The Sisters of Charity Federation in the Vincentian-Setonian Tradition is an organization of 13 congregations of religious women in the Catholic Church who trace their lineage to Saint Elizabeth Seton, Saint Vincent de Paul and Saint Louise de Marillac.

It was founded in 1947, in part to advocate Seton's canonization, but has since expanded its role. For instance, it serves as an advocate for the sisters' concern for the poor at the Economic and Social Council of the United Nations.
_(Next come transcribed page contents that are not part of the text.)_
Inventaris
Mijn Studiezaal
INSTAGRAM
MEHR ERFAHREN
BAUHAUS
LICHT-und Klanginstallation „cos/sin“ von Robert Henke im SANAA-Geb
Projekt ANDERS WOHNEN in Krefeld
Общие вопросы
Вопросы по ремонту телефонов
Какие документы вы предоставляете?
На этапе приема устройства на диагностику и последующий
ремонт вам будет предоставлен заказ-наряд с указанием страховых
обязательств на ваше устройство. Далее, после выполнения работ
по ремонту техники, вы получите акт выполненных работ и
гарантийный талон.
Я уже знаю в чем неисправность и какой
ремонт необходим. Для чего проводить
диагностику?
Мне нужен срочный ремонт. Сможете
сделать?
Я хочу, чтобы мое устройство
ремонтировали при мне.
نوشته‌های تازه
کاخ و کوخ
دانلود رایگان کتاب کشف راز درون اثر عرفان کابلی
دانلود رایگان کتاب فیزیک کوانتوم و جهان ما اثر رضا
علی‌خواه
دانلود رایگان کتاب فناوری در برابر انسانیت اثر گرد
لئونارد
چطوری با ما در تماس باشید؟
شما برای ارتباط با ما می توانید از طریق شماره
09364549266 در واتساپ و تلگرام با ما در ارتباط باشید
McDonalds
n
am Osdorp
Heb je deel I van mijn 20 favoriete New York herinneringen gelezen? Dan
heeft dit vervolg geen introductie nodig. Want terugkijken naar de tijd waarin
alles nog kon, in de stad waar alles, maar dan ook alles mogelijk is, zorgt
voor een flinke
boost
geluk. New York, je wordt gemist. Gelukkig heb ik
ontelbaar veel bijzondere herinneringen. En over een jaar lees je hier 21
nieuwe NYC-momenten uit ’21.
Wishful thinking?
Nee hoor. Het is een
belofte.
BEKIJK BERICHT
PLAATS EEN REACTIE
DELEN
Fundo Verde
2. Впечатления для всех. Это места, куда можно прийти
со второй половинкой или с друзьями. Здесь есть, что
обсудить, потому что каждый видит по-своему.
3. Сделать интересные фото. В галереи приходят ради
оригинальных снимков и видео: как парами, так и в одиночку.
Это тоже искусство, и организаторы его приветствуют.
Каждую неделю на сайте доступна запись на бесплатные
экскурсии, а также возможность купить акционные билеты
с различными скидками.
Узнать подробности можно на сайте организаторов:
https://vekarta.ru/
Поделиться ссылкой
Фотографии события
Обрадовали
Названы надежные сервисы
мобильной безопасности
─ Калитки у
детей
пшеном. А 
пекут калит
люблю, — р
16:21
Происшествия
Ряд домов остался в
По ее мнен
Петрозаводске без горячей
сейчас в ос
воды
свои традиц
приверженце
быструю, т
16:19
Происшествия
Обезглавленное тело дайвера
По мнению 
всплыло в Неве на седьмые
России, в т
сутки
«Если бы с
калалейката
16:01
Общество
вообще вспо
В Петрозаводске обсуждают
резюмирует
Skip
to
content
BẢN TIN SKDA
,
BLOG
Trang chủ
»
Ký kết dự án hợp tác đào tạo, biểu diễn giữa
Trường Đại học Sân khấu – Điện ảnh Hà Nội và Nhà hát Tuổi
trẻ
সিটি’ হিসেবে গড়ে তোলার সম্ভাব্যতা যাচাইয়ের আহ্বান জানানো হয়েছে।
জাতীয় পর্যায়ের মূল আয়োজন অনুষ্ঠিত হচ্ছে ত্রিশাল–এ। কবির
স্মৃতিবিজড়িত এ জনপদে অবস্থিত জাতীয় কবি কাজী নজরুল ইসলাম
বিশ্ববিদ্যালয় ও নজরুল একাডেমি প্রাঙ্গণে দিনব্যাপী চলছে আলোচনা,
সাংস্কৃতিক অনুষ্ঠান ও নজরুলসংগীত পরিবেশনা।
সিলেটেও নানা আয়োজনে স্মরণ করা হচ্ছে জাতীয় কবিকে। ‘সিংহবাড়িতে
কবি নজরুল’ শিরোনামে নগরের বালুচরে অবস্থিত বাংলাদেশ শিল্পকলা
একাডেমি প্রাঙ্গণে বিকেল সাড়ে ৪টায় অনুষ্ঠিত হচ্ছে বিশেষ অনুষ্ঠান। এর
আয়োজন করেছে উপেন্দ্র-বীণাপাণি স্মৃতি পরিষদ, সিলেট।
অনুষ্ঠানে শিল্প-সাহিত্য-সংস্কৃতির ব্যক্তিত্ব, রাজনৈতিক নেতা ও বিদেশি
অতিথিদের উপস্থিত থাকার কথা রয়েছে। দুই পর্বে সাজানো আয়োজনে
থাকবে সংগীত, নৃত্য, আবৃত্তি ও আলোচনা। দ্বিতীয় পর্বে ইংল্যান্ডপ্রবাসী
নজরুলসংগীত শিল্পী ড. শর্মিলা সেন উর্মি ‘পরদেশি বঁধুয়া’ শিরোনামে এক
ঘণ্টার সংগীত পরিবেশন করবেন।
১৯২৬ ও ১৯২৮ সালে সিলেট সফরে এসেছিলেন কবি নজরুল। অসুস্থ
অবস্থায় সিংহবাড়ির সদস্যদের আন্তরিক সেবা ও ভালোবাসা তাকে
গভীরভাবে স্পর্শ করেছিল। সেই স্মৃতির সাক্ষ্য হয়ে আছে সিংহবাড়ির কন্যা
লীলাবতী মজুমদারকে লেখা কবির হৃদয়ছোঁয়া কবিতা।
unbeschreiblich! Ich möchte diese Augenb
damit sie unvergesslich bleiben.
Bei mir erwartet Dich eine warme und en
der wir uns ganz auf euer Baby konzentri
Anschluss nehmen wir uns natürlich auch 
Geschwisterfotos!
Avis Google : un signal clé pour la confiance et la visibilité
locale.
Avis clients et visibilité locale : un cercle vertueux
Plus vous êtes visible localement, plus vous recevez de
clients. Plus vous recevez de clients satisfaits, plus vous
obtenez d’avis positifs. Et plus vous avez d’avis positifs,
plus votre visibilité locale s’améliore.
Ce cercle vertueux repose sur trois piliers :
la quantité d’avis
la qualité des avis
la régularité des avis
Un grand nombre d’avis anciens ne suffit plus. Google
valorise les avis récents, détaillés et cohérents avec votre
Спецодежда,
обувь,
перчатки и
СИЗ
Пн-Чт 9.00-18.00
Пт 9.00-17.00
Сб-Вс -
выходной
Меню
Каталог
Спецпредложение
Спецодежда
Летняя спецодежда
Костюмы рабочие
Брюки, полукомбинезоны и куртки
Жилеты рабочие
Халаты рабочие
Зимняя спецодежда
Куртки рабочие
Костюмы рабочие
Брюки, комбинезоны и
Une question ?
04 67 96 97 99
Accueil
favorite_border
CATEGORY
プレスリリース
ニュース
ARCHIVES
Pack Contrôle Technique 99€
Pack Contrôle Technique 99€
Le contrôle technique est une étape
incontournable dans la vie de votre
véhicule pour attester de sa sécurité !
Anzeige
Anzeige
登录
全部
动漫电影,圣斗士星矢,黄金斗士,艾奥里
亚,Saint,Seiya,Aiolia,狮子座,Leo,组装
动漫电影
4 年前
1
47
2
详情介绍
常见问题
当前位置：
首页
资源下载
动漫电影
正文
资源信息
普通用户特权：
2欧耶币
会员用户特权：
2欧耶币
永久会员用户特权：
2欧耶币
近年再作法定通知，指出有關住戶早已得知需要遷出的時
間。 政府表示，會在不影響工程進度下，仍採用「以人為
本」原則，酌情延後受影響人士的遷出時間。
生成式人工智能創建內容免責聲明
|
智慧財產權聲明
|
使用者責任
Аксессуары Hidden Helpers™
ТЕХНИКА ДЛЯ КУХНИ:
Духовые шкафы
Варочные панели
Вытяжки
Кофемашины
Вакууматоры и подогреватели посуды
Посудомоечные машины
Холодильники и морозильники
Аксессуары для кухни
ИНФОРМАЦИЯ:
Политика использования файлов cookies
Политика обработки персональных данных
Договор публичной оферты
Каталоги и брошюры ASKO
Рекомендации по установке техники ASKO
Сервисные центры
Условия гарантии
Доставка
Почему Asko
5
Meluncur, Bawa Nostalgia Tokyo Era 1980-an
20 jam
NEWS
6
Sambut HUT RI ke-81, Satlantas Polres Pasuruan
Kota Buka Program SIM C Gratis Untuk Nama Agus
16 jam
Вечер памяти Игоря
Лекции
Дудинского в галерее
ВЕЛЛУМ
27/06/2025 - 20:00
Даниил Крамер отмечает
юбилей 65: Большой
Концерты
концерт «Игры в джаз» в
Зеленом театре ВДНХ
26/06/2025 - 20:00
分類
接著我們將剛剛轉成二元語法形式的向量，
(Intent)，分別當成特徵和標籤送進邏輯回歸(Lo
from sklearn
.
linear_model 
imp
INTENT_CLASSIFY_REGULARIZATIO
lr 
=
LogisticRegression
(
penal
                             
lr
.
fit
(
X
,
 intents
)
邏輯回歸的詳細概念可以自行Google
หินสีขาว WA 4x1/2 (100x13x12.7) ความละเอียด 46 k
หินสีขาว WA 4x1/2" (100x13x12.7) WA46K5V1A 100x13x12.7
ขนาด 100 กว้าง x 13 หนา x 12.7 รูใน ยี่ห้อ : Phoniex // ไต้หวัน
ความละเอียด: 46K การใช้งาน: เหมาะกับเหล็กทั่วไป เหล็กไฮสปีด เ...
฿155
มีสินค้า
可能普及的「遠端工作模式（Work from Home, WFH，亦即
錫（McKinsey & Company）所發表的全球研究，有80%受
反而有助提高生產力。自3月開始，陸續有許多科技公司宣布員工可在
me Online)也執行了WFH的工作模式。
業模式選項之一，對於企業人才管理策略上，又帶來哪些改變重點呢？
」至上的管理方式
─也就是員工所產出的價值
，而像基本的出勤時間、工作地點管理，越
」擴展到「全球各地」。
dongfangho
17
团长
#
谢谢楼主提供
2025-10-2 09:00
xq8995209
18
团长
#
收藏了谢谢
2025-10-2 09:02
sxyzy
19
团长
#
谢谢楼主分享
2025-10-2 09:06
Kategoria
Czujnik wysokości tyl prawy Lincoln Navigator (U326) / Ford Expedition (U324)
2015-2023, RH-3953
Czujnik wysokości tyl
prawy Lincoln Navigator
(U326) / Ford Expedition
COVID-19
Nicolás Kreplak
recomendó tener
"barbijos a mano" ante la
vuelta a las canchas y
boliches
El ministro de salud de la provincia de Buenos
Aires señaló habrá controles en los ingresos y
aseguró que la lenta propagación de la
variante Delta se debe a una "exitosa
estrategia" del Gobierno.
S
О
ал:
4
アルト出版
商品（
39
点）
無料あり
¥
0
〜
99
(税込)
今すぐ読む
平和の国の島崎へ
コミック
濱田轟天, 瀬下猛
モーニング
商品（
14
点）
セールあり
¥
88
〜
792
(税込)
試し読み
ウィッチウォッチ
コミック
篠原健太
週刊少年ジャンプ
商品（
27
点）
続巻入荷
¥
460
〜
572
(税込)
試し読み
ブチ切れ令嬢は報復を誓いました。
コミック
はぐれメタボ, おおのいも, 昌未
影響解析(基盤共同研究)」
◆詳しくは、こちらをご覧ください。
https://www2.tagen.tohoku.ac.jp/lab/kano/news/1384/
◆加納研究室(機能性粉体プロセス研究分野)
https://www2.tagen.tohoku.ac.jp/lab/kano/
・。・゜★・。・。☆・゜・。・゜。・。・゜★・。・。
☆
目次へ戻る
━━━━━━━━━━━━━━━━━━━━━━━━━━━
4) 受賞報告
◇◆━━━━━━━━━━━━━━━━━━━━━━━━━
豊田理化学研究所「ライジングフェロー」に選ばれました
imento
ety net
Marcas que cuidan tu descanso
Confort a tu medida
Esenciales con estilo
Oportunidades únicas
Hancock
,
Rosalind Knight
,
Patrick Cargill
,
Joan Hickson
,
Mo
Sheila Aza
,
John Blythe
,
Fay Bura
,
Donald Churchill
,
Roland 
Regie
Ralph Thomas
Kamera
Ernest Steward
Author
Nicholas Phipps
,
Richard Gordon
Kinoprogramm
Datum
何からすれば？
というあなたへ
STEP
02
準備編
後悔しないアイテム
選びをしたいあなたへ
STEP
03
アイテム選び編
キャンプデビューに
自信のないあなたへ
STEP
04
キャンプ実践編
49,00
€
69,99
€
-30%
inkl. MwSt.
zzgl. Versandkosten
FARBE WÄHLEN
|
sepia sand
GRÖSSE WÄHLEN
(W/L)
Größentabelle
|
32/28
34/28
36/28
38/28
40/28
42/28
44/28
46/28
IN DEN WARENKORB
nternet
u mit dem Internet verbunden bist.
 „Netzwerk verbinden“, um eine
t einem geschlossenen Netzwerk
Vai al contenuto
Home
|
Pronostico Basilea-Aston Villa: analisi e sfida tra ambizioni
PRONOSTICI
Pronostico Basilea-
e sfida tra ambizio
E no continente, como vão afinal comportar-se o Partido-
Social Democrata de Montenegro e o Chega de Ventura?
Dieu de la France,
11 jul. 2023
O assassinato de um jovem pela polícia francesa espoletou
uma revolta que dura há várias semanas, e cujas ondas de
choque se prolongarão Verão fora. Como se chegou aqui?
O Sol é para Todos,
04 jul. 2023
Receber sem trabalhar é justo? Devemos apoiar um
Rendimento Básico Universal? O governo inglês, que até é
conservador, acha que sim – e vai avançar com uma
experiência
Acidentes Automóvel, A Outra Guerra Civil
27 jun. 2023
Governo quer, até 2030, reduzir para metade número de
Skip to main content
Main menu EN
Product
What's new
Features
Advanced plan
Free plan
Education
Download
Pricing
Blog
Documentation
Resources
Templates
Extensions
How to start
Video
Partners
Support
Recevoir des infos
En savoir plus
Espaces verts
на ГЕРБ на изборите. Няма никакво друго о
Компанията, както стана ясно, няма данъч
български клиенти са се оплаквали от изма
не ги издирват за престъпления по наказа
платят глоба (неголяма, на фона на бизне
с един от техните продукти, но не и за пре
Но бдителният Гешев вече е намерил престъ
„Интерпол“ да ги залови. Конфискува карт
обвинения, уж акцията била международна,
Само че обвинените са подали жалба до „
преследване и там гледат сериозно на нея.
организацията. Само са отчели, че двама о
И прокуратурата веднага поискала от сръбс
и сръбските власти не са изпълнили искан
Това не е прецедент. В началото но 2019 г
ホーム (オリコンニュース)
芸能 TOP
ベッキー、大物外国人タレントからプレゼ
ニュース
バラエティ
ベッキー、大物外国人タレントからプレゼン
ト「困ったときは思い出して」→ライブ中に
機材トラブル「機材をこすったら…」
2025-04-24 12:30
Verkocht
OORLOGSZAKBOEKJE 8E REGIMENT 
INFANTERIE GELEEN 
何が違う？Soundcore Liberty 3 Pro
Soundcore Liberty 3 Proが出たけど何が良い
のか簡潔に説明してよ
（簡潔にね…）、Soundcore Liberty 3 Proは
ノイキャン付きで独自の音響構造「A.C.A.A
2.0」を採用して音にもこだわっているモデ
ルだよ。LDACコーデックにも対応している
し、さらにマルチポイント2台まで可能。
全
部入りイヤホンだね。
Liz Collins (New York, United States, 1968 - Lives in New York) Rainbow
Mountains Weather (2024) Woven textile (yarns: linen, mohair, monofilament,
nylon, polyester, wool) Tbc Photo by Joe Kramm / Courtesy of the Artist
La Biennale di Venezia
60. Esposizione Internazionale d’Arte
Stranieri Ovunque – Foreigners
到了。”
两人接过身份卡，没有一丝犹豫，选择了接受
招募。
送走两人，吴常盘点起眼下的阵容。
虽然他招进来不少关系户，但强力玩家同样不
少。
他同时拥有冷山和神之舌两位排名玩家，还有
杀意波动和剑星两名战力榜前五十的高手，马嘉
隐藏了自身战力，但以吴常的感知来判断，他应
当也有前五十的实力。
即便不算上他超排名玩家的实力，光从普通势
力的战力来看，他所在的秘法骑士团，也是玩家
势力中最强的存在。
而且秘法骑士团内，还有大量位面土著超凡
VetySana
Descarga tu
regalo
The federation of Sisters of Charity includes:

  • Daughters of Charity of Saint Vincent de Paul (France; five provinces in U.S.)
  • Sisters of Charity of New York (New York City)
  • Sisters of Charity of Leavenworth (Kansas)
  • Sisters of Charity of Nazareth (Kentucky)
  • Sisters of Charity of St. Elizabeth (Convent Station, New Jersey)
  • Sisters of Charity of Seton Hill (Pennsylvania)
  • Sisters of Charity of Our Lady of Mercy (South Carolina)
  • Sisters of Charity of the Immaculate Conception (St. John, New Brunswick, Canada)
  • Sisters of Charity of Saint Vincent de Paul - Halifax (Halifax, Nova Scotia, Canada)
    • same as Sisters of Charity of Halifax (Halifax, Nova Scotia)
  • Vincentian Sisters of Charity (Pittsburgh, Pennsylvania)
  • Sisters of Saint Martha (Antigonish, Nova Scotia, Canada)
  • Les Religieuses de Notre-Dame-du-Sacré-Cœur (Dieppe, New Brunswick)
  • Sisters of Charity of Cincinnati

Famous quotes containing the words sisters, charity, federation and/or tradition:

    Good my lord,
    You have begot me, bred me, loved me. I
    Return those duties back as are right fit,
    Obey you, love you, and most honor you.
    Why have my sisters husbands if they say
    They love you all? Haply, when I shall wed,
    That lord whose hand must take my plight shall carry
    Half my love with him, half my care and duty.
    Sure I shall never marry like my sisters,
    To love my father all.
    William Shakespeare (1564–1616)

    Governments can err, Presidents do make mistakes, but the immortal Dante tells us that divine justice weighs the sins of the cold-blooded and the sins of the warm-hearted in different scales. Better the occasional faults of a Government that lives in a spirit of charity than the constant omission of a Government frozen in the ice of its own indifference.
    Franklin D. Roosevelt (1882–1945)

    Women realize that we are living in an ungoverned world. At heart we are all pacifists. We should love to talk it over with the war-makers, but they would not understand. Words are so inadequate, and we realize that the hatred must kill itself; so we give our men gladly, unselfishly, proudly, patriotically, since the world chooses to settle its disputes in the old barbarous way.
    —General Federation Of Women’s Clubs (GFWC)

    Unless criticism refuses to take itself quite so seriously or at least to permit its readers not to, it will inevitably continue to reflect the finicky canons of the genteel tradition and the depressing pieties of the Culture Religion of Modernism.